ZIMBABWE is in danger of a civil insurrection if the persecution of former freedom fighters and hate language is not curtailed, Zimbabwe National Liberation War Veterans’ Association (ZNLWVA) chairperson, Christopher Mutsvangwa has warned.

BY RICHARD CHIDZA

WAR veterans’ national chairman Christopher Mutsvangwa
WAR veterans’ national chairman Christopher Mutsvangwa

Mutsvangwa, a former War Veterans minister, was reacting to a government crackdown on war veterans in the fall-out that has followed his association’s issuing of a damning communiqué calling on President Robert Mugabe to resign.

“The violence in that language is totally uncalled for in a State that aspires to be a modern constitutional republic. Even unpleasant views should be entertained unless they carry with them the threat of illicit armed enforcement,” he said.

“To invoke the danger of armed mutiny among people that were demobilised and disarmed nearly four decades ago and are in their 60s is just misplaced.”

Police this week swooped on ZNLWVA spokesperson Douglas Mahiya, laying siege on his Chitungwiza home in a four-hour blockade, before he handed himself over.

Reports also said secretary-general Victor Matemadanda had also been picked up in Gokwe, but there was confusion on his whereabouts.

“Neither Mahiya nor Matemadanda had any arms of war nor access to them to justify comparison to wartime mutinies as referred to in emotive rhetoric yesterday (Wednesday),” Mutsvangwa said.

Mugabe was left reeling after the war veterans issued a stinging rebuke accusing the 92-year-old Zanu PF strongman of rights abuses, dictatorial tendencies and running to the ground a once thriving economy.
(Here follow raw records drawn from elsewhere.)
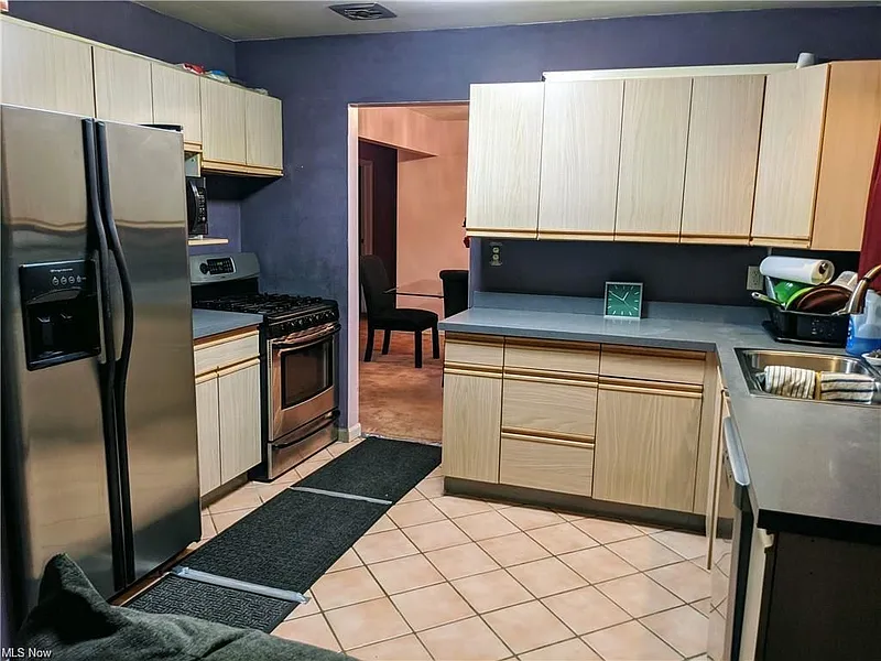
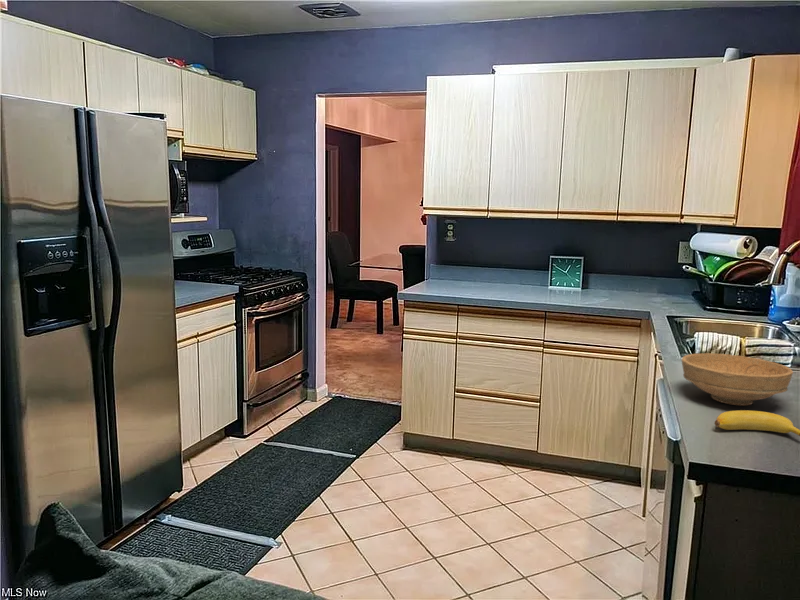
+ banana [714,409,800,437]
+ bowl [681,352,794,406]
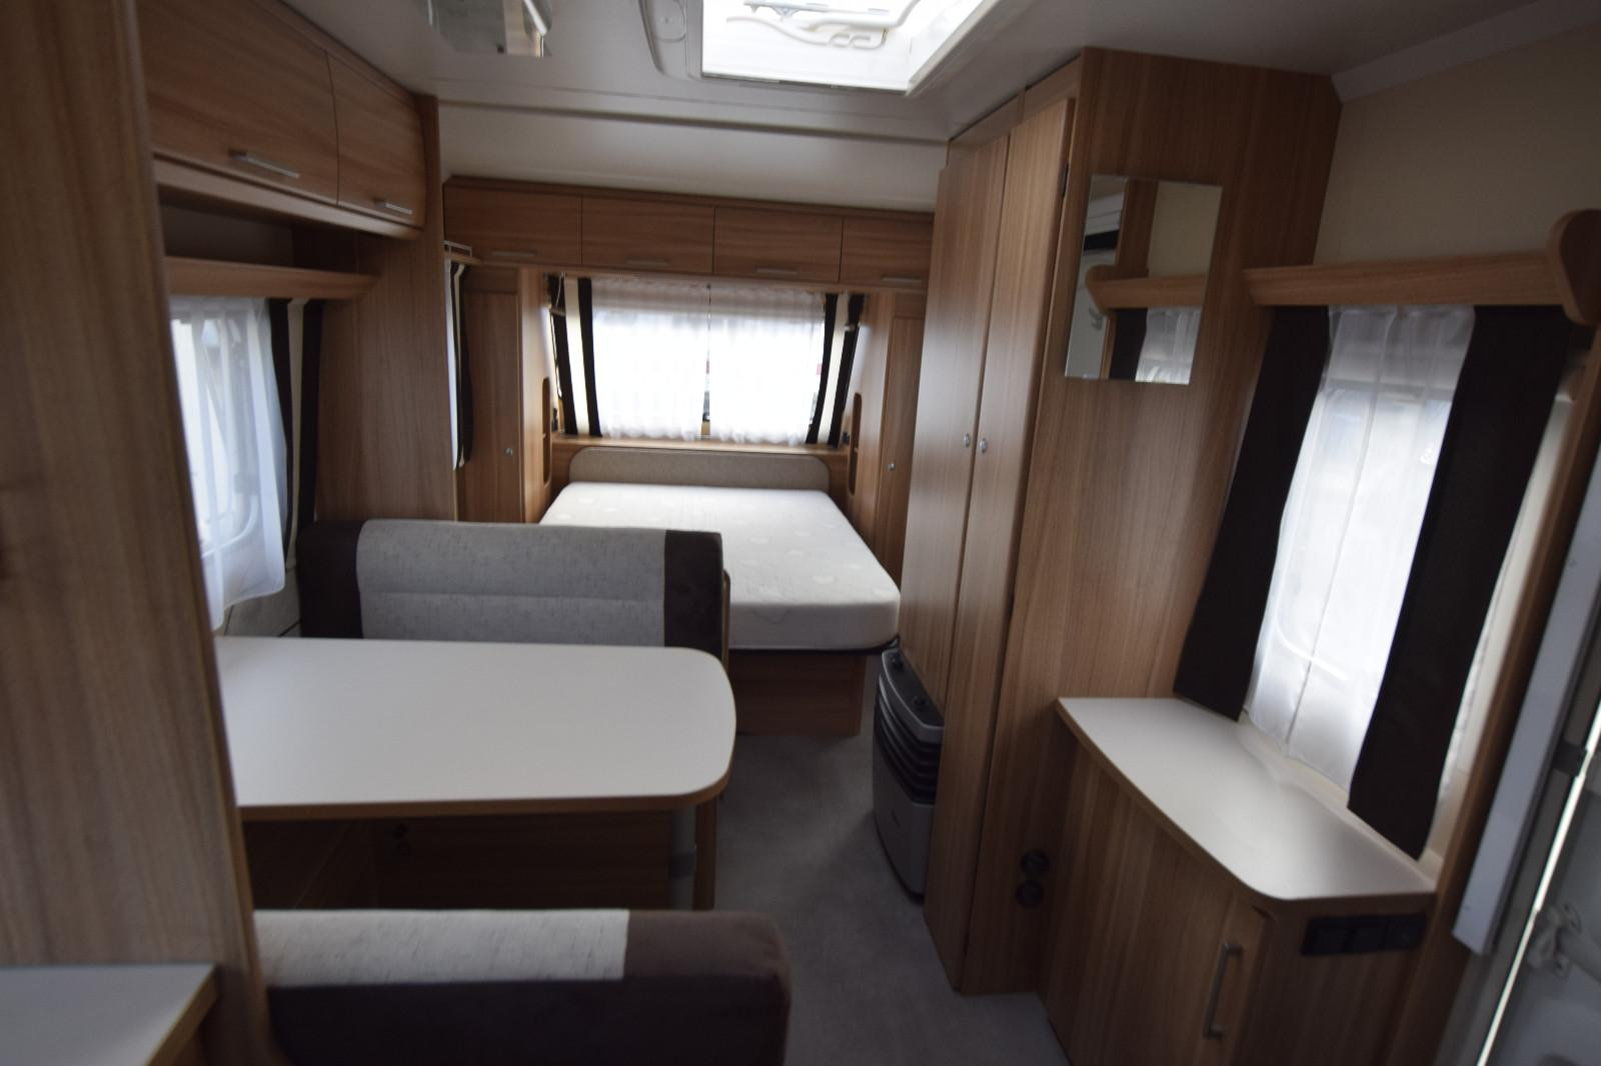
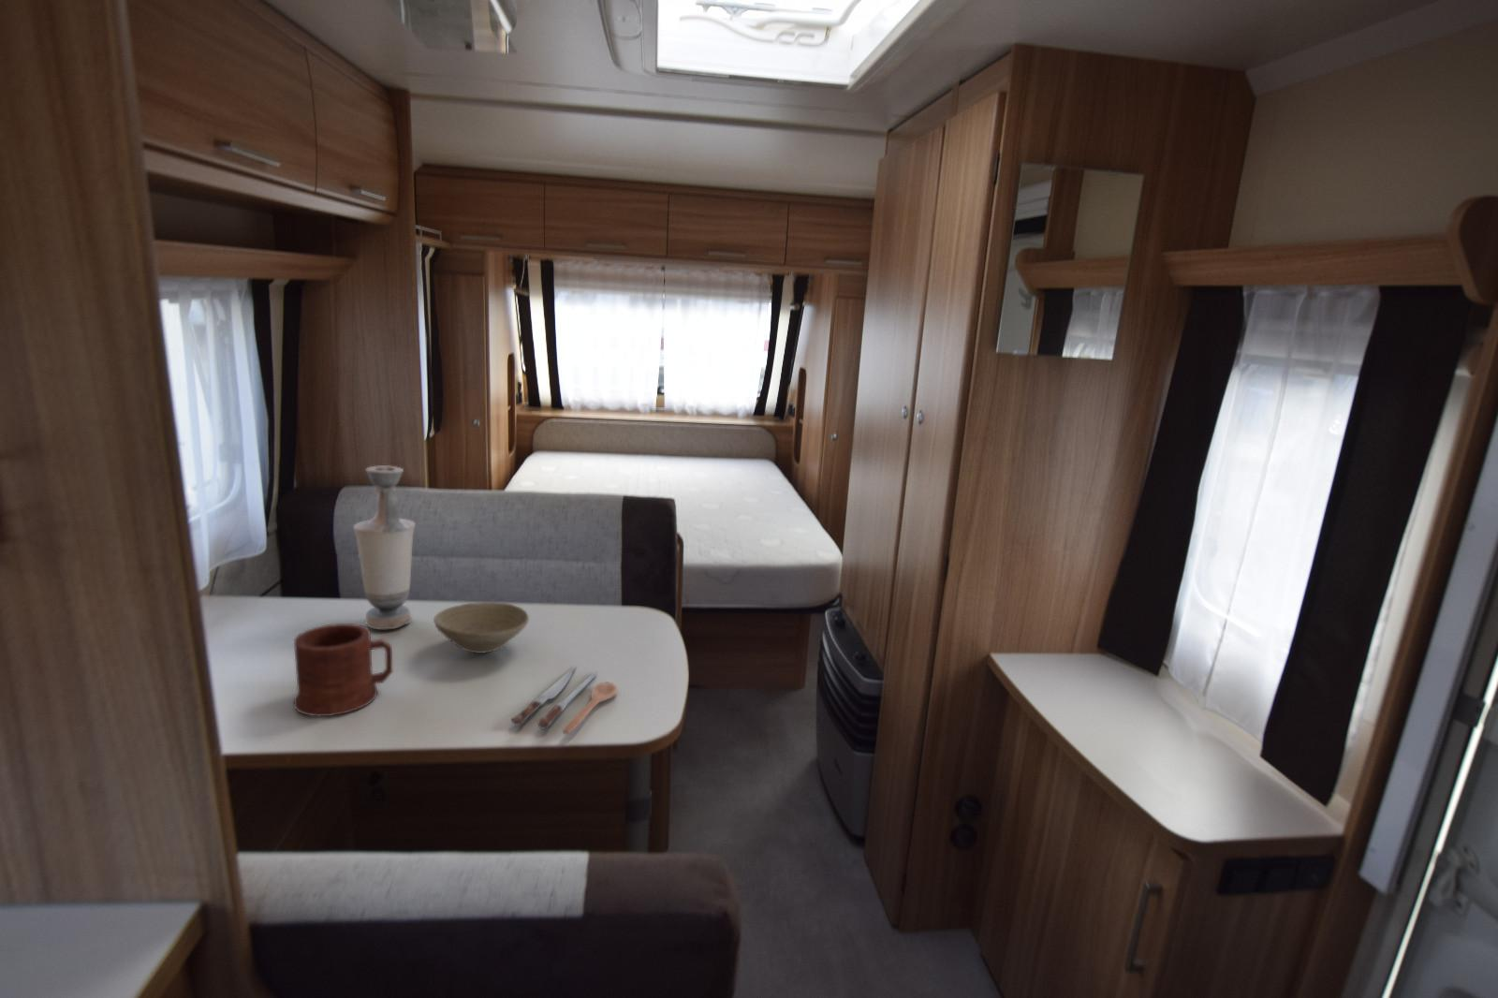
+ spoon [511,665,619,735]
+ bowl [432,601,530,655]
+ mug [293,623,393,717]
+ vase [353,464,415,632]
After a few days of uncertainty, Mugabe convened a hastily-arranged gathering of the Zanu PF youth league with support from a splinter group of the former freedom fighters led by Manicaland Provincial Affairs minister Mandi Chimene.

Mugabe then issued a chilling warning to the leaders of the war veterans and indicated he would employ the same tactics his former guerilla movement used on those who tried to rebel against his leadership at the height of the bush war that brought independence.

“We would keep them (rebels) in underground burrows like mice, and feed them just enough to survive. We could do the same in independent Zimbabwe,” he said.

While historians have documented brutal killings and executions, Mugabe claimed “we did not kill anyone”.

The war veterans also accused Mugabe of genocidal tendencies and called on the Zanu PF leader to show remorse for the Gukurahundi massacres rather than revel in them.

“He (Mugabe) should be extending honestly remorseful regret over this foul deed, yet he appears to extol this as some macabre virtue. His continued resort to genocidal language should worry every right-thinking citizen, as to his true nature. This is unacceptable to the memories of those who perished during this time (liberation war),” the communiqué read in part.

Mutsvangwa called for sober reflection and guarded action, adding the threat to Mugabe’s administration was not from any quarter, but a dying economy.

“Let us conduct ourselves like a nation that fought one of Africa’s thoroughly modern wars. We have a historical record of cogent threat analysis,” he said.

“Mahiya and his spirited words do not pose any threat to the Zimbabwe body politic. The threat comes from a prostrate economy and the perversity of G40 economic illiteracy.”